--- Work to complete ---
Check each line of the material, and show the ones that include the word "Facebook".

--- Dataset excerpts ---
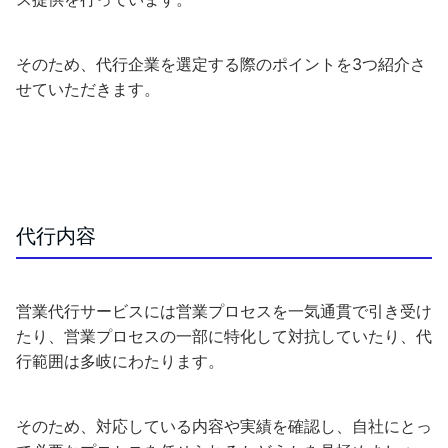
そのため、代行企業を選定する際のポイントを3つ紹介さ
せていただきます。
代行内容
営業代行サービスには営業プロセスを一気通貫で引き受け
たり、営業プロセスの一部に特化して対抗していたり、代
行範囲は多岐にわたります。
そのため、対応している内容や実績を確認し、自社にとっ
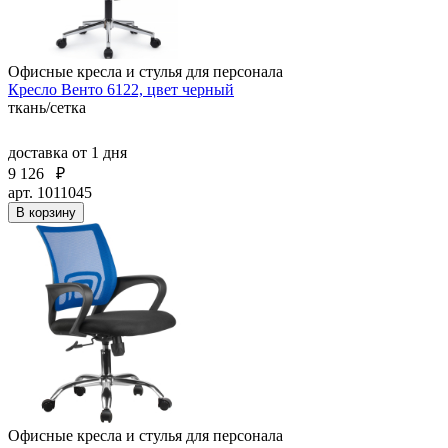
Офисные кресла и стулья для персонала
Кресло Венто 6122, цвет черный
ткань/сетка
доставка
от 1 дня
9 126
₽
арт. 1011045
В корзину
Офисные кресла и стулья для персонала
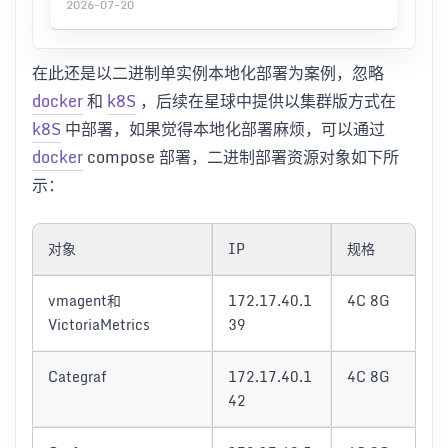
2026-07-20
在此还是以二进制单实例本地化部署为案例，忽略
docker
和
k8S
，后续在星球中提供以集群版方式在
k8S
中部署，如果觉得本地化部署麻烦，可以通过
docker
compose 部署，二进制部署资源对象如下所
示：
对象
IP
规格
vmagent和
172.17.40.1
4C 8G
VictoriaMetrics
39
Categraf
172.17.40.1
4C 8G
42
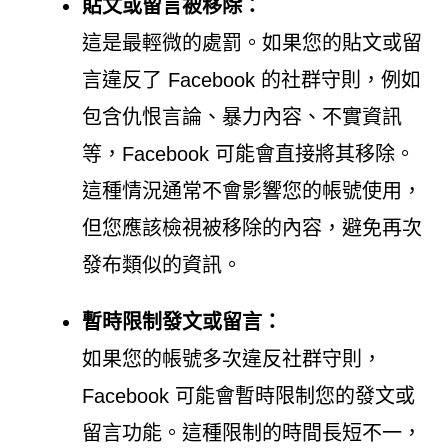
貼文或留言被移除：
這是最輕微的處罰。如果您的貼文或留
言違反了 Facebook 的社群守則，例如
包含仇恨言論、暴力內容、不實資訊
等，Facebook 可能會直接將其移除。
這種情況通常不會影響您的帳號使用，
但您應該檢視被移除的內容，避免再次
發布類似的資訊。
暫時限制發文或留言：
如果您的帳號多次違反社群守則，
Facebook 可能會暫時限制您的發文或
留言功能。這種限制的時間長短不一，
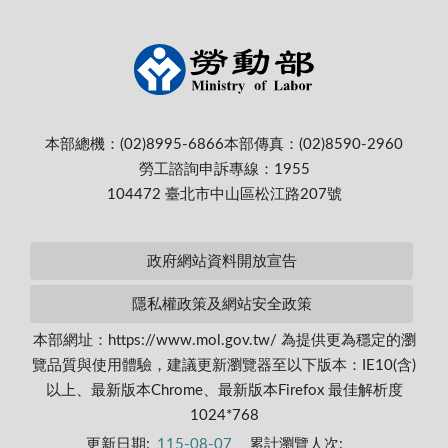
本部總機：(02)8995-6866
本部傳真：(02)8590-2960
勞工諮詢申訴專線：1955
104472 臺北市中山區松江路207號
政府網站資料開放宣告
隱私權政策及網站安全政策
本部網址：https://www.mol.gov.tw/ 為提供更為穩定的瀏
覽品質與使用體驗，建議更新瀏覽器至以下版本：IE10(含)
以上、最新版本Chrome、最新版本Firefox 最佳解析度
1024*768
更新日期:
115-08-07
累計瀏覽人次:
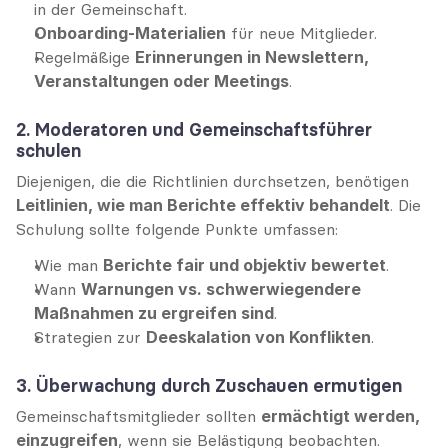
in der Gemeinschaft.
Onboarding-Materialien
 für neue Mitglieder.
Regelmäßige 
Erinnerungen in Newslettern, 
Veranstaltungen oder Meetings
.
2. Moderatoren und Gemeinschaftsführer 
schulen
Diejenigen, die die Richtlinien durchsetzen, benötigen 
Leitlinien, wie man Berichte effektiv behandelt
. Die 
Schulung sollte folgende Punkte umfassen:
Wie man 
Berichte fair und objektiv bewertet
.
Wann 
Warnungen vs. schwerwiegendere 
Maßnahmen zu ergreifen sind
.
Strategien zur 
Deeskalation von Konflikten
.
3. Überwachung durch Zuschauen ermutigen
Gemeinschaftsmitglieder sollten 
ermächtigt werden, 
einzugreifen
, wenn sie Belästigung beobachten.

--- Response to the exercise ---
言違反了 Facebook 的社群守則，例如
等，Facebook 可能會直接將其移除。
Facebook 可能會暫時限制您的發文或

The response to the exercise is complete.